=== What to do ===
Reproduce precisely the lines of the listing below, starting with the line that contains "staining of renal" and stopping after the line that contains "(3,3'-diaminobenzidine) immunohistochemical staining"; include nothing else.

-- Opening Marker --

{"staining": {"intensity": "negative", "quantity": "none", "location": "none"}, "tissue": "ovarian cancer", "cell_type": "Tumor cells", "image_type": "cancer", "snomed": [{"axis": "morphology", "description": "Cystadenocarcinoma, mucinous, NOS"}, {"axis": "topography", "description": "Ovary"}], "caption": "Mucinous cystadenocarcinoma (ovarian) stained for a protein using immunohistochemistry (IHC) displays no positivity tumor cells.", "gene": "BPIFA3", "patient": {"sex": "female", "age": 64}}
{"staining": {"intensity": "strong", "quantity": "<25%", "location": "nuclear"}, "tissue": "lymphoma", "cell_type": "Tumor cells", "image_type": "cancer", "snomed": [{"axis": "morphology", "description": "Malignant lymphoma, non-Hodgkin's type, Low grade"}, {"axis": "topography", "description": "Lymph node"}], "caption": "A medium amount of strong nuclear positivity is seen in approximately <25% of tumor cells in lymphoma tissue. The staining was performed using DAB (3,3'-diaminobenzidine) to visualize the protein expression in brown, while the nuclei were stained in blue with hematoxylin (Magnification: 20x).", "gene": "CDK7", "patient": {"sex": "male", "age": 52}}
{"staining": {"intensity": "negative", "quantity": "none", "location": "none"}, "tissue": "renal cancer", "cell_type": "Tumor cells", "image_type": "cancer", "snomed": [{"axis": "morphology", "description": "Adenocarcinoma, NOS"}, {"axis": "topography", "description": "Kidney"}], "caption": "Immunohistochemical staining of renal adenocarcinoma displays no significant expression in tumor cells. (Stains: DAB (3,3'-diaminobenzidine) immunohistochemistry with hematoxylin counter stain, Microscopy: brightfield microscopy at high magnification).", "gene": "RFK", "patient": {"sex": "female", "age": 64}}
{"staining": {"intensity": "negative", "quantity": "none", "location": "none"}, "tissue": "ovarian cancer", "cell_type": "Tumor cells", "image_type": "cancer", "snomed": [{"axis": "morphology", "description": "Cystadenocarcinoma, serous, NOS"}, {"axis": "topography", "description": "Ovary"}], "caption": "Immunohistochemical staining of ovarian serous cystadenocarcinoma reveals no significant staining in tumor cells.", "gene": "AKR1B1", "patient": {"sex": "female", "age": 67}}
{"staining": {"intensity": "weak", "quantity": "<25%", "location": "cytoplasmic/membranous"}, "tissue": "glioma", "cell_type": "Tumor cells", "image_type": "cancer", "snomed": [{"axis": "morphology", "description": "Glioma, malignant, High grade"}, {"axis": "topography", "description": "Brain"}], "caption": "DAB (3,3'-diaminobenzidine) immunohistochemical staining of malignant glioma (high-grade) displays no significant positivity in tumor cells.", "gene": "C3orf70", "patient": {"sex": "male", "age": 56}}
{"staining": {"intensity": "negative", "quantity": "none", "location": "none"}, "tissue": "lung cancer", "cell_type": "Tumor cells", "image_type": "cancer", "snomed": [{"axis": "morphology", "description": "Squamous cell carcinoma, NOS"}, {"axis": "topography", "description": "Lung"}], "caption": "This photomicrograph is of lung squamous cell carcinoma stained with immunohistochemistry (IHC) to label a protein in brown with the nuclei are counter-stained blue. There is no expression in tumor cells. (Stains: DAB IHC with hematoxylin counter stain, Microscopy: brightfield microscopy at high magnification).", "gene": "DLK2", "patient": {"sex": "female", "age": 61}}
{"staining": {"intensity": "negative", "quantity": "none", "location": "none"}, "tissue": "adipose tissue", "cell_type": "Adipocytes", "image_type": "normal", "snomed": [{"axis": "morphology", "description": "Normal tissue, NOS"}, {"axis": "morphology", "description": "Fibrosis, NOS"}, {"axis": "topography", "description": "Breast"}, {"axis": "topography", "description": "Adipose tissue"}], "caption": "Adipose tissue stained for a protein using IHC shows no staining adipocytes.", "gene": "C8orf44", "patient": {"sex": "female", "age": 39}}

-- Closing Marker --

=== Answer section ===
{"staining": {"intensity": "negative", "quantity": "none", "location": "none"}, "tissue": "renal cancer", "cell_type": "Tumor cells", "image_type": "cancer", "snomed": [{"axis": "morphology", "description": "Adenocarcinoma, NOS"}, {"axis": "topography", "description": "Kidney"}], "caption": "Immunohistochemical staining of renal adenocarcinoma displays no significant expression in tumor cells. (Stains: DAB (3,3'-diaminobenzidine) immunohistochemistry with hematoxylin counter stain, Microscopy: brightfield microscopy at high magnification).", "gene": "RFK", "patient": {"sex": "female", "age": 64}}
{"staining": {"intensity": "negative", "quantity": "none", "location": "none"}, "tissue": "ovarian cancer", "cell_type": "Tumor cells", "image_type": "cancer", "snomed": [{"axis": "morphology", "description": "Cystadenocarcinoma, serous, NOS"}, {"axis": "topography", "description": "Ovary"}], "caption": "Immunohistochemical staining of ovarian serous cystadenocarcinoma reveals no significant staining in tumor cells.", "gene": "AKR1B1", "patient": {"sex": "female", "age": 67}}
{"staining": {"intensity": "weak", "quantity": "<25%", "location": "cytoplasmic/membranous"}, "tissue": "glioma", "cell_type": "Tumor cells", "image_type": "cancer", "snomed": [{"axis": "morphology", "description": "Glioma, malignant, High grade"}, {"axis": "topography", "description": "Brain"}], "caption": "DAB (3,3'-diaminobenzidine) immunohistochemical staining of malignant glioma (high-grade) displays no significant positivity in tumor cells.", "gene": "C3orf70", "patient": {"sex": "male", "age": 56}}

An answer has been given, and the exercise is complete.